Unnamed: 0,and,document,first,is,one,second,the,third,this,yes
doc_1,0,1,1,1,0,0,1,0,1,0
doc_2,0,1,0,1,0,2,1,0,1,0
doc_3,1,0,0,0,1,0,1,1,1,3
doc_4,0,1,1,1,0,0,1,0,1,0


## Bag of words for SMS

In [13]:
target_name = 'target'
X = sms['message']
y = sms[target_name]
X_train, X_test, y_train, y_test = train_test_split(X, y, test_size=0.2, stratify=y, random_state=1)

In [14]:
# Instantiate the vectorizer
vect = CountVectorizer()
# Producing the document-token matrix (in one step)
X_train_dtm = vect.fit_transform(X_train)
# transform testing data (using fitted vocabulary) into a document-token matrix
X_test_dtm = vect.transform(X_test)

In [15]:
def CMatrix(CM, labels=['ham','spam']):
    df = pd.DataFrame(data=CM, index=labels, columns=labels)
    df.index.name='TRUE'
    df.columns.name='PREDICTION'
    df.loc['Total'] = df.sum()
    df['Total'] = df.sum(axis=1)
    return df

## Building the classifier

We will use [multinomial Naive Bayes](http://scikit-learn.org/stable/modules/generated/sklearn.naive_bayes.MultinomialNB.html):

The multinomial Naive Bayes classifier is suitable for classification with **discrete features** (e.g., word counts for text classification).

In [16]:
# 1. Import the estimator object (model)
from sklearn.naive_bayes import MultinomialNB

# 2. Create an instance of the estimator
nb = MultinomialNB()

# 3. Use the trainning data to train the estimator
nb.fit(X_train_dtm, y_train)

# 4. Evaluate the model
y_pred_test = nb.predict(X_test_dtm)
precision = precision_score(y_pred=y_pred_test, y_true=y_test)
accuracy = accuracy_score(y_pred=y_pred_test, y_true=y_test)
#Confusion matrix
CM = confusion_matrix(y_pred=y_pred_test, y_true=y_test)
# F-strings is a formatting making able to give varaibles as input in strings by insering them in {}. Ex:
#name = 'Eva'
#year = 29
#f"Hi my name is {name} and I'm {year} years old."
print(f"Precision: {round(100*precision, 2)}%")
print(f"Accuracy: {round(100*accuracy, 2)}%")

CMatrix(CM)

Precision: 99.29%
Accuracy: 99.1%


PREDICTION,ham,spam,Total
TRUE,Unnamed: 1_level_1,Unnamed: 2_level_1,Unnamed: 3_level_1
ham,965,1,966
spam,9,140,149
Total,974,141,1115


Precision is the porportion of cases where our cases are correct when we are predicting spam. 
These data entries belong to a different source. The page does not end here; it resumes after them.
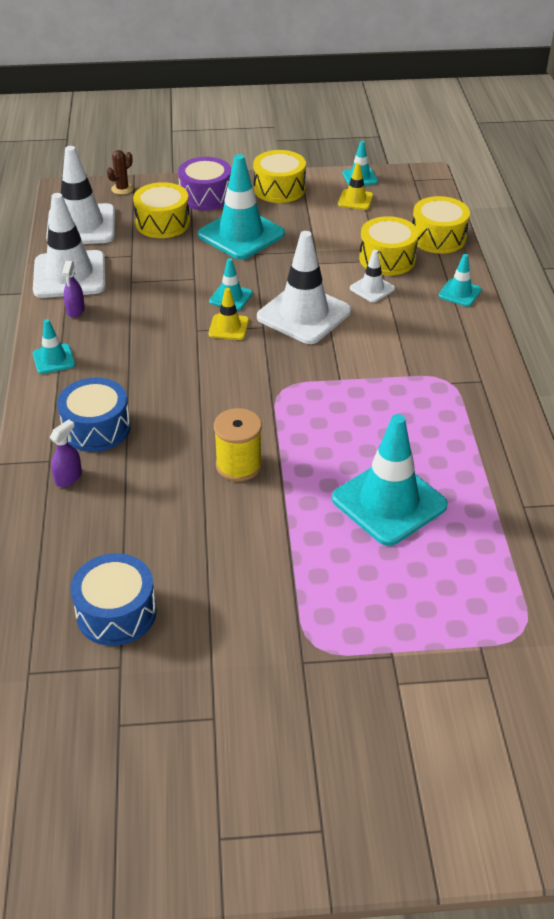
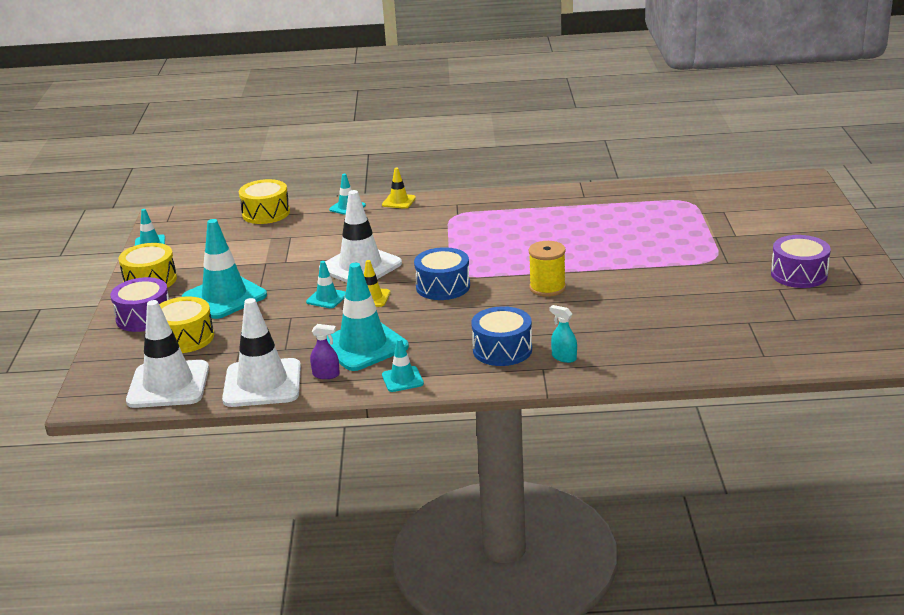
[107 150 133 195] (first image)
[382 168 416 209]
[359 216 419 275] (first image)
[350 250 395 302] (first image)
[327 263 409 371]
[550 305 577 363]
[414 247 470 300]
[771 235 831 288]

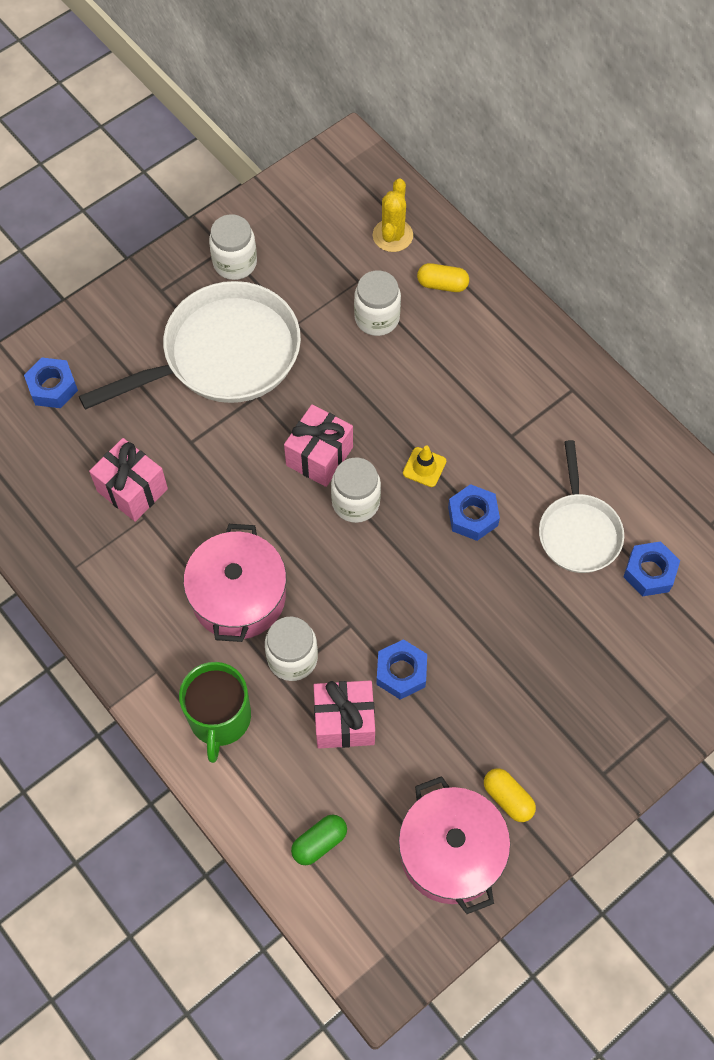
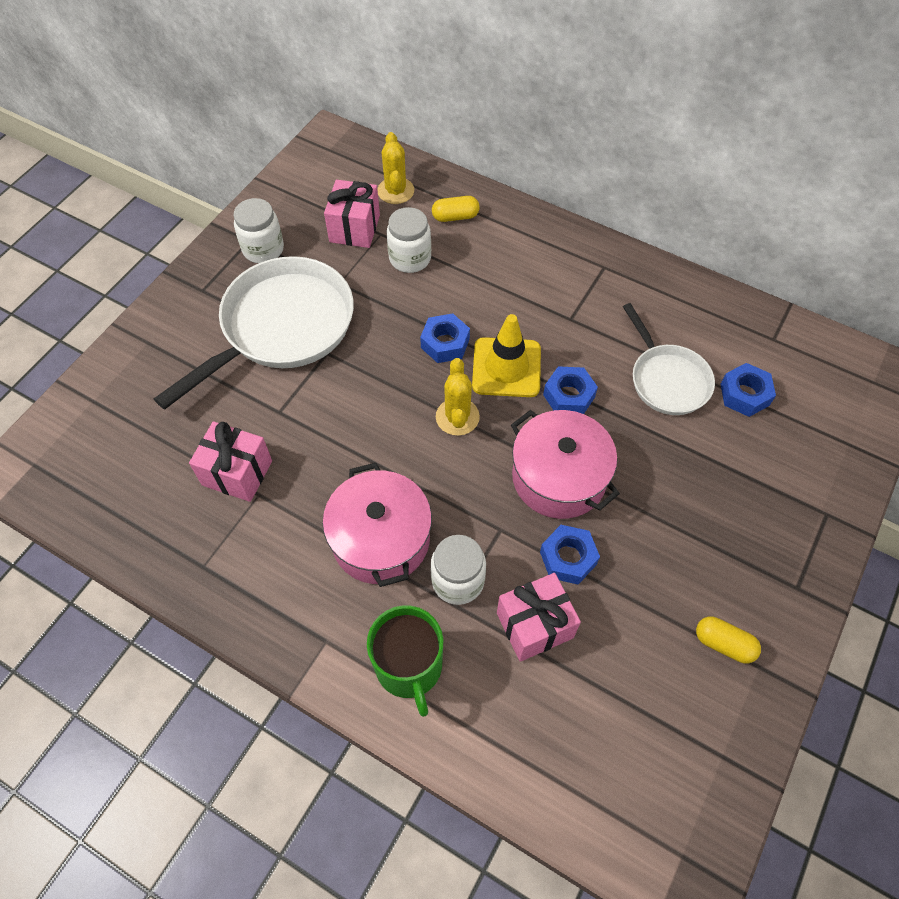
[420 313 470 363]
[324 180 380 248]
[472 314 541 397]
[436 358 480 436]
[511 410 620 519]
[291 815 347 865] (first image)

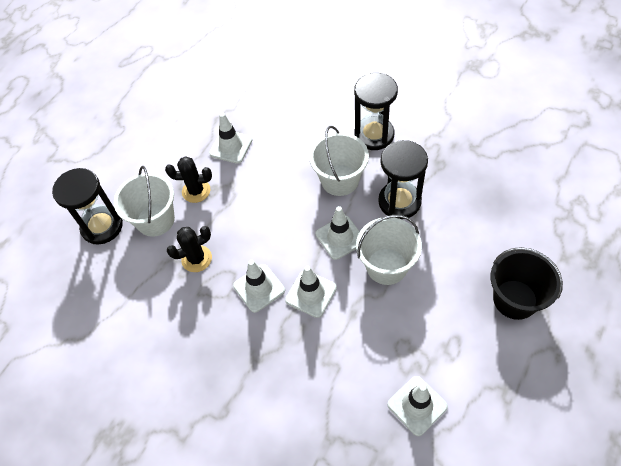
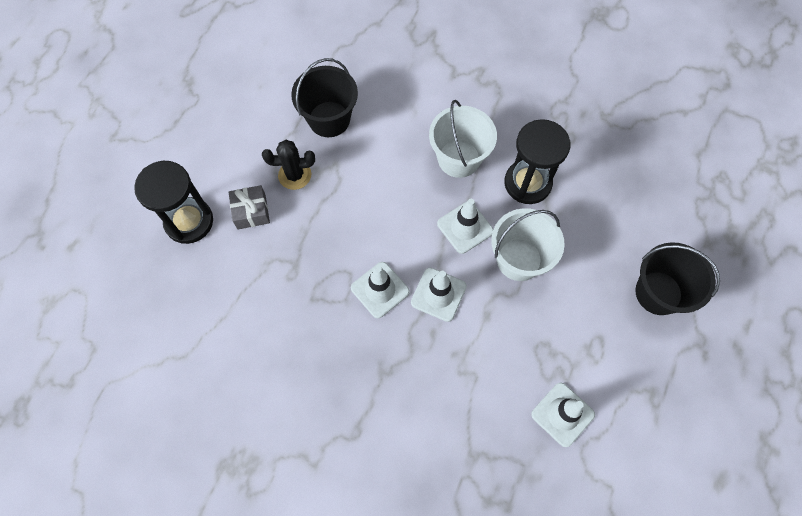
[354 73 398 150] (first image)
[291 58 358 137]
[229 185 270 229]
[166 226 212 272] (first image)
** Lets predict the class for the following sms: **
1. "Today is your lucky day! claim $100 of free gas now! just text back saying YES."
2. "I have been calling you all day, r u comming back before dinner?"

In [17]:
def spam_filter(text_message):
    """Accepts a string containing a text message and classifies it as spam or ham"""
    prediction = nb.predict(vect.transform([text_message]))[0]
    print(text_message)
    if prediction:
        return "SPAM"
    else:
        return "HAM"

In [18]:
sms1 = "Today is your lucky day! claim $100 of free gas now! just text back saying YES."
sms2 = "I have been calling you all day, r u comming back before dinner?"

In [20]:
spam_filter(sms2)

I have been calling you all day, r u comming back before dinner?


'HAM'

## Congratulations! you have built your first text classifier!